In making the appeal, Vice-President Phelekezela Mphoko, who is acting President, said the impacts of the heavy and incessant rains were worsened by Cyclone Dineo, which was later downgraded to a tropical storm.
“As evident from the foregoing, the most affected sectors are human settlements, water and sanitation, education, health and infrastructure in particular, the road network and dams,” Mphoko said Monday.
“Based on these needy sectors, the Government of Zimbabwe requires a total of $188 705 294 for providing humanitarian assistance in the short to medium term also taking account sustainable measures which will assist in early recovery of affected communities with regards to relocation and for the establishment of related social amenities as applicable, and restoration of livelihoods in general.”
Mphoko said they were still making assessments “to determine further requirements”, with the most affected being Tsholotsho district, where 859 families were left homeless and are currently in a transit camp, while an additional 100 households are still at risk.

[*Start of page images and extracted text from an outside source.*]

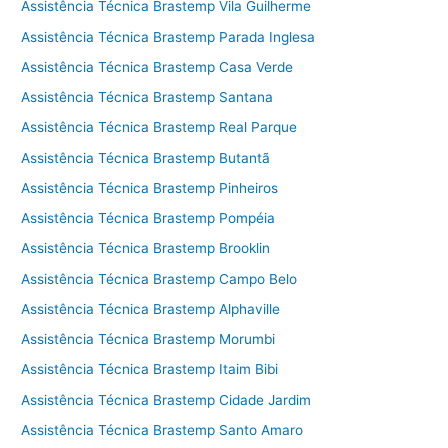
Assistência Técnica Brastemp Vila Guilherme
Assistência Técnica Brastemp Parada Inglesa
Assistência Técnica Brastemp Casa Verde
Assistência Técnica Brastemp Santana
Assistência Técnica Brastemp Real Parque
Assistência Técnica Brastemp Butantã
Assistência Técnica Brastemp Pinheiros
Assistência Técnica Brastemp Pompéia
Assistência Técnica Brastemp Brooklin
Assistência Técnica Brastemp Campo Belo
Assistência Técnica Brastemp Alphaville
Assistência Técnica Brastemp Morumbi
Assistência Técnica Brastemp Itaim Bibi
Assistência Técnica Brastemp Cidade Jardim
Assistência Técnica Brastemp Santo Amaro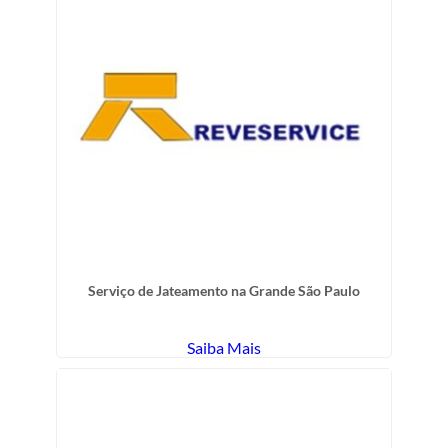
Serviço de Jateamento na Grande São Paulo
Saiba Mais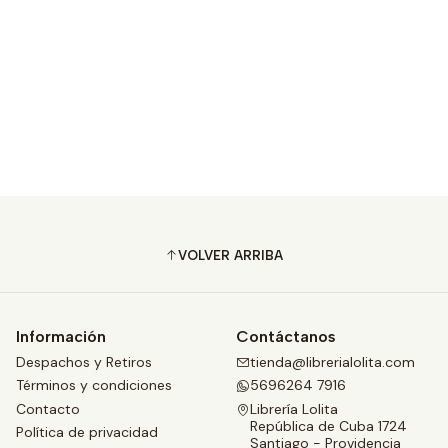
VOLVER ARRIBA
Información
Contáctanos
Despachos y Retiros
tienda@librerialolita.com
Términos y condiciones
5696264 7916
Contacto
Librería Lolita
República de Cuba 1724
Política de privacidad
Santiago - Providencia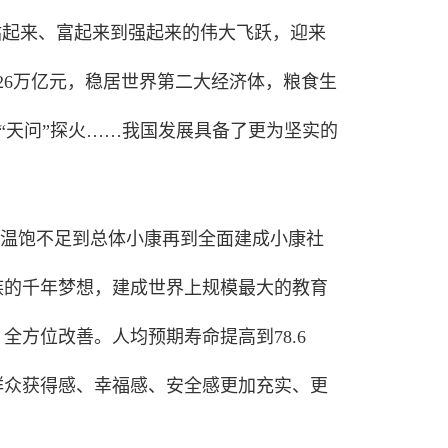
站起来、富起来到强起来的伟大飞跃，迎来
26万亿元，稳居世界第二大经济体，粮食生
、“天问”探火……我国发展具备了更为坚实的
温饱不足到总体小康再到全面建成小康社
族的千年梦想，建成世界上规模最大的教育
方位改善。人均预期寿命提高到78.6
群众获得感、幸福感、安全感更加充实、更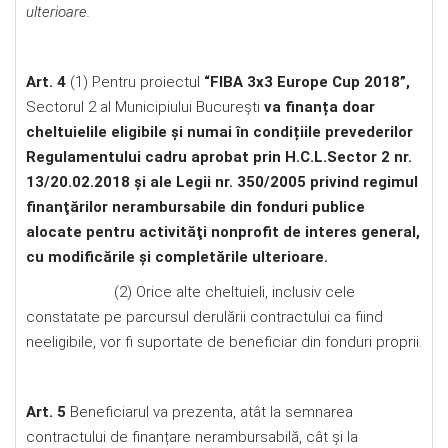
ulterioare.
Art. 4
(1) Pentru proiectul
“FIBA 3x3 Europe Cup 2018”
,
Sectorul 2 al Municipiului București
va finanța doar
cheltuielile eligibile şi numai în condițiile prevederilor
Regulamentului cadru aprobat prin H.C.L.Sector 2 nr.
13/20.02.2018 și ale Legii nr. 350/2005 privind regimul
finanţărilor nerambursabile din fonduri publice
alocate pentru activităţi nonprofit de interes general,
cu modificările şi completările ulterioare.
(2) Orice alte cheltuieli, inclusiv cele
constatate pe parcursul derulării contractului ca fiind
neeligibile, vor fi suportate de beneficiar din fonduri proprii.
Art. 5
Beneficiarul va prezenta, atât la semnarea
contractului de finanțare nerambursabilă, cât și la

“The situation resulted in the loss of a cumulative 246 human lives due to lightning strikes, drowning and landslides and more than a 100 people injured. More than 1 985 people were left homeless and approximately 2 579 homesteads were damaged in varying degrees.

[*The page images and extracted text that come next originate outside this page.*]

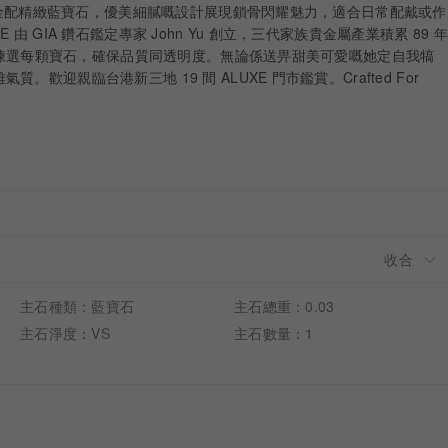
0K黃金配精緻藍寶石，優美細膩嘅設計展現鎖骨閃耀魅力，適合日常配戴或作
由 GIA 鑽石鑑定專家 John Yu 創立，三代家族貴金屬產業積累 89 年
人親自揀選每顆寶石，確保品質同透明度。無論係送畀甜美可愛嘅她定自我犒
歡迎親臨台港新三地 19 間 ALUXE 門市鑑賞。Crafted For
主石種類：藍寶石
主石總重：0.03
主石淨度：VS
主石數量：1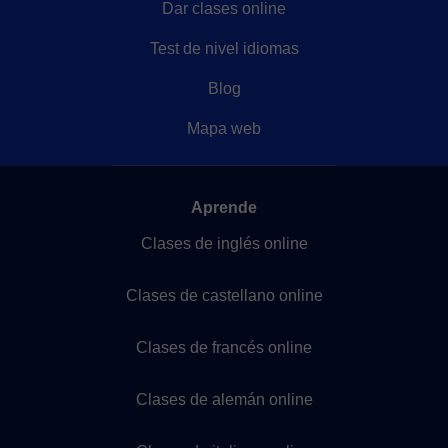
Dar clases online
Test de nivel idiomas
Blog
Mapa web
Aprende
Clases de inglés online
Clases de castellano online
Clases de francés online
Clases de alemán online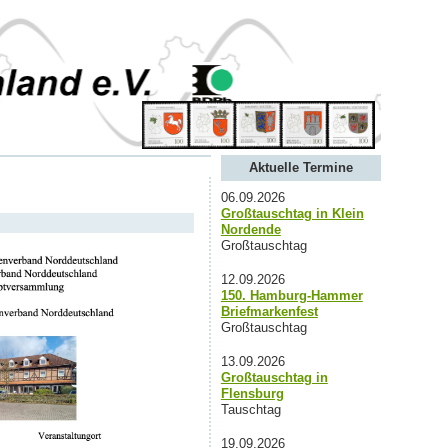
Aktuelle Termine
06.09.2026
Großtauschtag in Klein
Nordende
Großtauschtag
12.09.2026
150. Hamburg-Hammer
Briefmarkenfest
Großtauschtag
13.09.2026
Großtauschtag in
Flensburg
Tauschtag
19.09.2026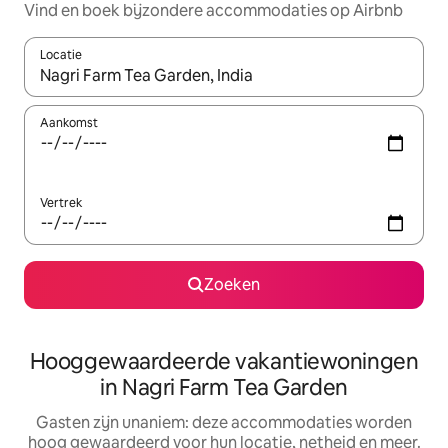
Vind en boek bijzondere accommodaties op Airbnb
Locatie
Wanneer er resultaten beschikbaar zijn, maak je een keuze met 
Aankomst
Vertrek
Zoeken
Hooggewaardeerde vakantiewoningen
in Nagri Farm Tea Garden
Gasten zijn unaniem: deze accommodaties worden
hoog gewaardeerd voor hun locatie, netheid en meer.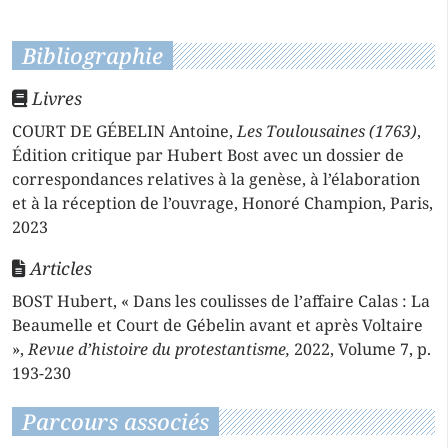
Bibliographie
Livres
COURT DE GÉBELIN Antoine,
Les Toulousaines (1763)
,
Édition critique par Hubert Bost avec un dossier de
correspondances relatives à la genèse, à l’élaboration
et à la réception de l’ouvrage, Honoré Champion, Paris,
2023
Articles
BOST Hubert, « Dans les coulisses de l’affaire Calas : La
Beaumelle et Court de Gébelin avant et après Voltaire
»,
Revue d’histoire du protestantisme,
2022, Volume 7, p.
193-230
Parcours associés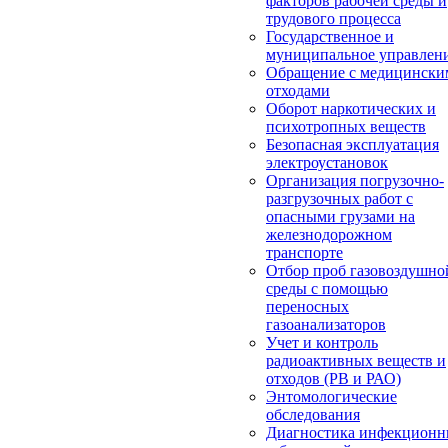
факторов рабочей среды и
трудового процесса
Государственное и
муниципальное управлен
Обращение с медицински
отходами
Оборот наркотических и
психотропных веществ
Безопасная эксплуатация
электроустановок
Организация погрузочно-
разгрузочных работ с
опасными грузами на
железнодорожном
транспорте
Отбор проб газовоздушно
среды с помощью
переносных
газоанализаторов
Учет и контроль
радиоактивных веществ и
отходов (РВ и РАО)
Энтомологические
обследования
Диагностика инфекцион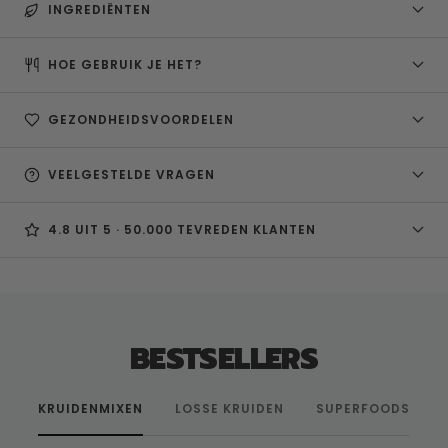
INGREDIËNTEN
HOE GEBRUIK JE HET?
GEZONDHEIDSVOORDELEN
VEELGESTELDE VRAGEN
4.8 UIT 5 · 50.000 TEVREDEN KLANTEN
BESTSELLERS
KRUIDENMIXEN
LOSSE KRUIDEN
SUPERFOODS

Extensive damage was also caused to infrastructure namely roads, bridges, schools, health institutions and dams,” he said. Mphoko added they required $101.1 million for roads infrastructure, $8.7mln for schools and $4.4mln for relocation and housing. The government also said they needed $5mln for potable water supply, $67mln for dams and boreholes, $1.2mln for flood monitoring equipment as well as $1.34mln for health.
Finance and economic development minister Patrick Chinamasa said government would not only sit and beg, but would provide $35mln towards the cause. Chinese Ambassador to Zimbabwe, Huang Ping, said his country, through the Chinese Red Cross, had so far managed to raise $60 000 meant to assist the flood victims, adding “we will do all we can to assist”.
Namibian embassy political and economics second secretary Saima Ndakulilwa Sakaria said they had mobilised fish for the victims, while Japanese ambassador to Zimbabwe, Yoshinobu Hiraishi, said tents and plastic roll sheets were arriving in the country Monday. On March 2, President Robert Mugabe declared a state of flood disaster following the heavy rains.
The appeal comes at a time most Zimbabweans are accusing their leader of globetrotting while at the same time he is “ignoring” the challenges they were facing.
Since January, Mugabe – who turned 93 on February 24 – has made two trips to Singapore, then single ones to Morocco, Ghana, Mauritius, Dubai, Ethiopia, among several others. At present, Mugabe is in Mauritius for the economic summit.
In the past 19 days he has made four trips to Singapore, Ghana, Swaziland and Mauritius.